AARP Eye Center
Whoa!
While waiting for the bus yesterday, I saw an elderly African-American man performing some strange ritual on the corner across the street. Entranced, all dressed in white, he bent over and intently and repeatedly swished a branch over a wide swath of the sidewalk. When he was done, he spent some time locating other items to enact the same ritual: scraps of paper, a cup, a piece of cloth, and part of a bicycle tire. What was his purpose? Some sort of purification, an exorcism, a blessing, a curse, a sacred stay against confusion? Or perhaps nothing more than a demented theatrical display? I could only speculate. But there was no doubt that this man (or shaman) was ardently devoted to his task, whatever its meaning.
A few people walking past him did a double take. One of them sneered; another one gaped; but the man, oblivious to their reactions, continued his all-consuming ritual. When I got on the bus, I noticed that the man had moved into a park filled with homeless guys who befriended him. Ah, humanity!
Humanity at its best at the end...
But have to ask, why is the gentleman's assumed ethnicity important (also consider he could be Jamaican or Ethiopian, or any Asian nationality)?

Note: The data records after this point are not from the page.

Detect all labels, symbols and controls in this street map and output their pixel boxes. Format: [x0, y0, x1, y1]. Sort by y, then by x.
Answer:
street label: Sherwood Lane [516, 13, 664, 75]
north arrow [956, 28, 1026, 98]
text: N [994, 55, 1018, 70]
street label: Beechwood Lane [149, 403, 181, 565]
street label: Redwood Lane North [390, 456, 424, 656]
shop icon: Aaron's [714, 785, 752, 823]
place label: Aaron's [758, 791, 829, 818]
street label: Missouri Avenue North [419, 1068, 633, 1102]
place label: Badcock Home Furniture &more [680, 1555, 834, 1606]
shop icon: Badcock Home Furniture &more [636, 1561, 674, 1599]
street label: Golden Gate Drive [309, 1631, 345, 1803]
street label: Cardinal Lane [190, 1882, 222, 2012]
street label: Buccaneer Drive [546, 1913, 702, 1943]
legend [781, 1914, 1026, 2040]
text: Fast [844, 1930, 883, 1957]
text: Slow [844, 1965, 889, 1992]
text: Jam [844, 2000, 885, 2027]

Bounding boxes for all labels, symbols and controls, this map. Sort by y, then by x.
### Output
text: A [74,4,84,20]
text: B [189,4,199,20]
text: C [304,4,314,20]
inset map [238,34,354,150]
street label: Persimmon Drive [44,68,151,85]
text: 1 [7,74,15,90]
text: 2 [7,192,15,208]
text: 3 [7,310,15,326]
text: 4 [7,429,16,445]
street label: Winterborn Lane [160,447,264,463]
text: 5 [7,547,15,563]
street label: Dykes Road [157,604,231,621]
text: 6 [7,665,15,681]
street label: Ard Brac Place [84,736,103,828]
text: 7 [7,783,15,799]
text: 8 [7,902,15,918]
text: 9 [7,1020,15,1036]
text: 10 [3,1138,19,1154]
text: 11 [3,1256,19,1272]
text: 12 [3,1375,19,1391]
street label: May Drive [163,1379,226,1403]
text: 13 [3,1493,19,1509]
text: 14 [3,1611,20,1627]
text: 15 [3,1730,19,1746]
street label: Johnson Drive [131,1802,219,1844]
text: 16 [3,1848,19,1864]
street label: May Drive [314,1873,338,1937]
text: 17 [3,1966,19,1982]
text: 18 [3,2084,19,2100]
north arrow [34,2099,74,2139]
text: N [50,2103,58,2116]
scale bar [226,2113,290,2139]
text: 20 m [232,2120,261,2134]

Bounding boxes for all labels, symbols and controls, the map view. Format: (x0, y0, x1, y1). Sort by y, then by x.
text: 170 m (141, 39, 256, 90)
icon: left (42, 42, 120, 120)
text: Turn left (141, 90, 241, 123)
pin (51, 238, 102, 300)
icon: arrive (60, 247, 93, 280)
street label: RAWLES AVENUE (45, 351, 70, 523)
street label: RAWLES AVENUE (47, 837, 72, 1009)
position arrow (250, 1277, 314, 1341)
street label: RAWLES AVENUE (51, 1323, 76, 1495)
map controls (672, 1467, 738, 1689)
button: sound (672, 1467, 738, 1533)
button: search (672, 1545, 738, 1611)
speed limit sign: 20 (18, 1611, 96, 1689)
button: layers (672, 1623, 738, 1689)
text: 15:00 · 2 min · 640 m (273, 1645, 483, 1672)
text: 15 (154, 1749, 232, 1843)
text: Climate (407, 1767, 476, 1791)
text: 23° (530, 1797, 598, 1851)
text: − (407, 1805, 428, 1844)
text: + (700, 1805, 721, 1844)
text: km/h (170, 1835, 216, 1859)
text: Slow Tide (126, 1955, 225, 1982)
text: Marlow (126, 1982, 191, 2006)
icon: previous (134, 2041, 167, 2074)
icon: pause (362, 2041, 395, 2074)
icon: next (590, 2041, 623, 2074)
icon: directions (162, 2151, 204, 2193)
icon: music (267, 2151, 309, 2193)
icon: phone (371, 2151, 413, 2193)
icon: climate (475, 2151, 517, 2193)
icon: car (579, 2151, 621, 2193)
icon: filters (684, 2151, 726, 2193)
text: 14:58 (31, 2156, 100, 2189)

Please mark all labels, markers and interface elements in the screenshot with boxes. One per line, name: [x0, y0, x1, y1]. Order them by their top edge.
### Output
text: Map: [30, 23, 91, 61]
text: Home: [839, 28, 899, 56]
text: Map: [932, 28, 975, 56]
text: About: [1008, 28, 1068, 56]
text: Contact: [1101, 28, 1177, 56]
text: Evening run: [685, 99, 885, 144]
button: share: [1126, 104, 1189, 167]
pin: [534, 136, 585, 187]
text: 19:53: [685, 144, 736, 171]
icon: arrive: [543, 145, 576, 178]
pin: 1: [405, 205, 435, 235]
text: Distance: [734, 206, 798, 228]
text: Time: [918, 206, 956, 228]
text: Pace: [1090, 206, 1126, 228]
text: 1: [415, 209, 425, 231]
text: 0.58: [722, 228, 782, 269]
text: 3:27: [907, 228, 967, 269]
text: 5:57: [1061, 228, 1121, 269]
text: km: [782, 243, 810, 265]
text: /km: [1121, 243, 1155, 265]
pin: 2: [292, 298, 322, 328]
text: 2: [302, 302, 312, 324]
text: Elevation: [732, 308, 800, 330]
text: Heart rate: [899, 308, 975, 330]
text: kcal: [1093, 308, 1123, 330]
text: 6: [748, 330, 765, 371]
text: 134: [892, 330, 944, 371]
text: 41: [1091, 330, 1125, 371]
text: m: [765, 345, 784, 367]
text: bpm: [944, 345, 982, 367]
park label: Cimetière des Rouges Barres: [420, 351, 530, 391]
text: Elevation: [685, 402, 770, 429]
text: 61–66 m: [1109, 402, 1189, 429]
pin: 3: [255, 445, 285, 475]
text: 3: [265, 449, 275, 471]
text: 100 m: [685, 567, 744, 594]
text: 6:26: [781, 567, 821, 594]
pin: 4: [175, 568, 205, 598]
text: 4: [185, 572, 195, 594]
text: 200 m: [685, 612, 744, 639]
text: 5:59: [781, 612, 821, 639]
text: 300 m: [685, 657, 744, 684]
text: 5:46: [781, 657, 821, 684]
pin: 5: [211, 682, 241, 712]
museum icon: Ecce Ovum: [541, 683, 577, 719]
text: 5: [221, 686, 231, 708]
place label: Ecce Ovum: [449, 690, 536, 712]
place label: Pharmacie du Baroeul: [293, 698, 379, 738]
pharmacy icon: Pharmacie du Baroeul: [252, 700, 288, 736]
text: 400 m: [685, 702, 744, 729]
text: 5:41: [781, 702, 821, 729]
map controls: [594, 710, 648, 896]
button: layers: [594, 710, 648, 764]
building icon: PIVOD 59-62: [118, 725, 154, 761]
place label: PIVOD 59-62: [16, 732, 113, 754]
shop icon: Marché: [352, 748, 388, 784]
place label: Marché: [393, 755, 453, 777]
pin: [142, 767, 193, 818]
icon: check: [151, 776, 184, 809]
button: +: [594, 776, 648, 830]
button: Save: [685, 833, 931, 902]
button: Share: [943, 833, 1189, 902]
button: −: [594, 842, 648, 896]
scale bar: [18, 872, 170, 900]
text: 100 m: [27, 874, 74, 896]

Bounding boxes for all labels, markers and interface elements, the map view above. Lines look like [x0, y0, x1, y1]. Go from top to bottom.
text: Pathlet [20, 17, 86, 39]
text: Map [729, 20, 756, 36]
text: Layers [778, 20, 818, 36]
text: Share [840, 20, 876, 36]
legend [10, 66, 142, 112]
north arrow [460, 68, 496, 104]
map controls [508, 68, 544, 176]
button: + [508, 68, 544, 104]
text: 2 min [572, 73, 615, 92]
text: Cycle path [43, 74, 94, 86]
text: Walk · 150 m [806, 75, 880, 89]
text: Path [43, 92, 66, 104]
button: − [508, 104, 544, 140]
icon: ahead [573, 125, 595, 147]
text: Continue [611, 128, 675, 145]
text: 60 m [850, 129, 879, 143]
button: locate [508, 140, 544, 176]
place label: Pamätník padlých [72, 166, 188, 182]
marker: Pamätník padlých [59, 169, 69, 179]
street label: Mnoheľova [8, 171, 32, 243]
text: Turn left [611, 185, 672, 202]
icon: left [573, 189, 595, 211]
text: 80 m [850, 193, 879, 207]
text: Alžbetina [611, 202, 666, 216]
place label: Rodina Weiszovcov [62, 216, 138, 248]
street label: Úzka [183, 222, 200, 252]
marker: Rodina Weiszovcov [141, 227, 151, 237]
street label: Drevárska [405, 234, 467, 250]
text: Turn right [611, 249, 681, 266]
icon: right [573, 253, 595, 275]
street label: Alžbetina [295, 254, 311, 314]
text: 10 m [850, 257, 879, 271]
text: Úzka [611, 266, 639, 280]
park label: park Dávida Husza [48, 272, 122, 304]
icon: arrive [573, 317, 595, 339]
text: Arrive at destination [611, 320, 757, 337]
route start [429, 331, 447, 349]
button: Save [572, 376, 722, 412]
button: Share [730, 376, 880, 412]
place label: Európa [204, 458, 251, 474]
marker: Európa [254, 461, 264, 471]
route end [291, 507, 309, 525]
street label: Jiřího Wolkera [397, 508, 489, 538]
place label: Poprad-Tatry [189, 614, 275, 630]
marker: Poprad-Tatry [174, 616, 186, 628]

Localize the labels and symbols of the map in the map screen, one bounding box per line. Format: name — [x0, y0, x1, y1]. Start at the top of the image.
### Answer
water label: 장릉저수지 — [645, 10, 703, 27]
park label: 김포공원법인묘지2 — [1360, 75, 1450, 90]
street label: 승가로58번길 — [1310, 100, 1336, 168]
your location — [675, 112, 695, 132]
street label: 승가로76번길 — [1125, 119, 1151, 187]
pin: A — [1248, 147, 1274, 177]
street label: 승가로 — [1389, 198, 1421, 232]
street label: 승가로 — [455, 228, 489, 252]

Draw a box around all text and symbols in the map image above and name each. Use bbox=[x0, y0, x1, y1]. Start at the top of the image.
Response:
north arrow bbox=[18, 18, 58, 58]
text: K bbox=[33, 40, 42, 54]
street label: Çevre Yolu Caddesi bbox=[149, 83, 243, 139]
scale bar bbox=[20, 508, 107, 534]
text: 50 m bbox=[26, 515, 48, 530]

This is why I'm losing my care for other humans, because someone always needs to include ethnicity. Will this never stop?
Sad to me...
#StaySafe
You are right. Unless the man's ethnicity (whatever it actually was) factored into his ritual (knowledge that I obviously didn't have), I should have omitted what I perceived to be his race. Your comments are always instructive. Keep me honest--my wife has been doing so for 52 years.